* INSTRUCTIONS FOR THE TASK
Each entry should be printed exactly, with its images omitted.

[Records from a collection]
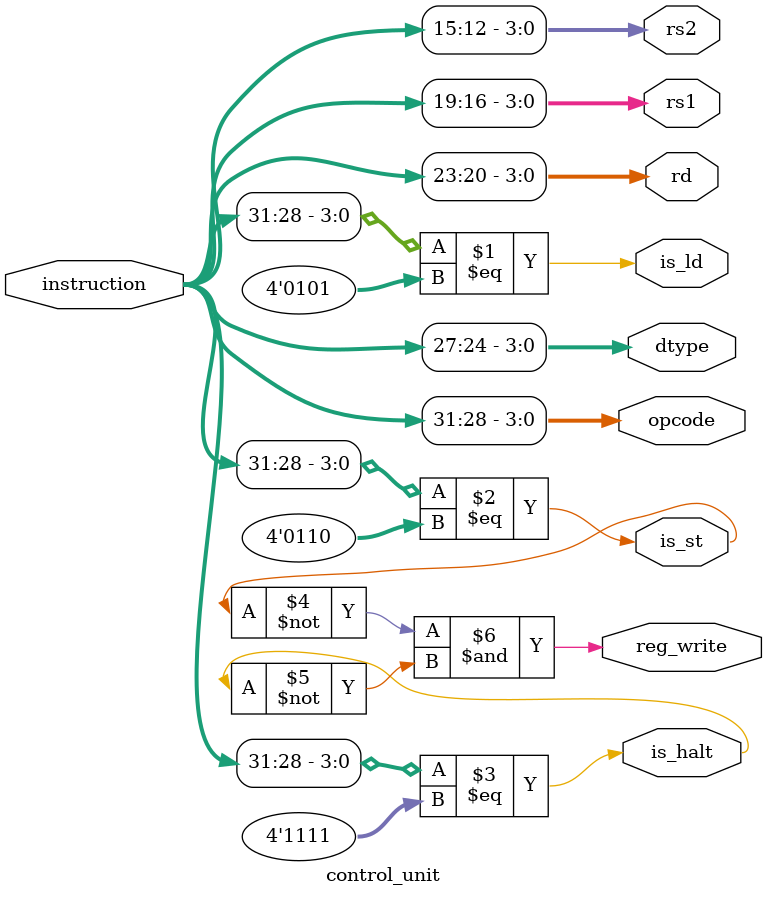
<source format=v>
module control_unit (
    input  wire [31:0] instruction,

    output wire [3:0]  opcode,
    output wire [3:0]  dtype,
    output wire [3:0]  rd,
    output wire [3:0]  rs1,
    output wire [3:0]  rs2,
    output wire        is_ld,
    output wire        is_st,
    output wire        is_halt,
    output wire        reg_write  // true when instruction writes register file
);

assign opcode = instruction[31:28];
assign dtype  = instruction[27:24];
assign rd     = instruction[23:20];
assign rs1    = instruction[19:16];
assign rs2    = instruction[15:12];

assign is_ld  = (opcode == 4'h5);
assign is_st  = (opcode == 4'h6);
assign is_halt= (opcode == 4'hF);

// For now: all non-store, non-halt instructions write result back
assign reg_write = ~is_st & ~is_halt;

endmodule
</source>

* TASK OUTPUT
<source format=v>
module control_unit (
    input  wire [31:0] instruction,

    output wire [3:0]  opcode,
    output wire [3:0]  dtype,
    output wire [3:0]  rd,
    output wire [3:0]  rs1,
    output wire [3:0]  rs2,
    output wire        is_ld,
    output wire        is_st,
    output wire        is_halt,
    output wire        reg_write  // true when instruction writes register file
);

assign opcode = instruction[31:28];
assign dtype  = instruction[27:24];
assign rd     = instruction[23:20];
assign rs1    = instruction[19:16];
assign rs2    = instruction[15:12];

assign is_ld  = (opcode == 4'h5);
assign is_st  = (opcode == 4'h6);
assign is_halt= (opcode == 4'hF);

// For now: all non-store, non-halt instructions write result back
assign reg_write = ~is_st & ~is_halt;

endmodule
</source>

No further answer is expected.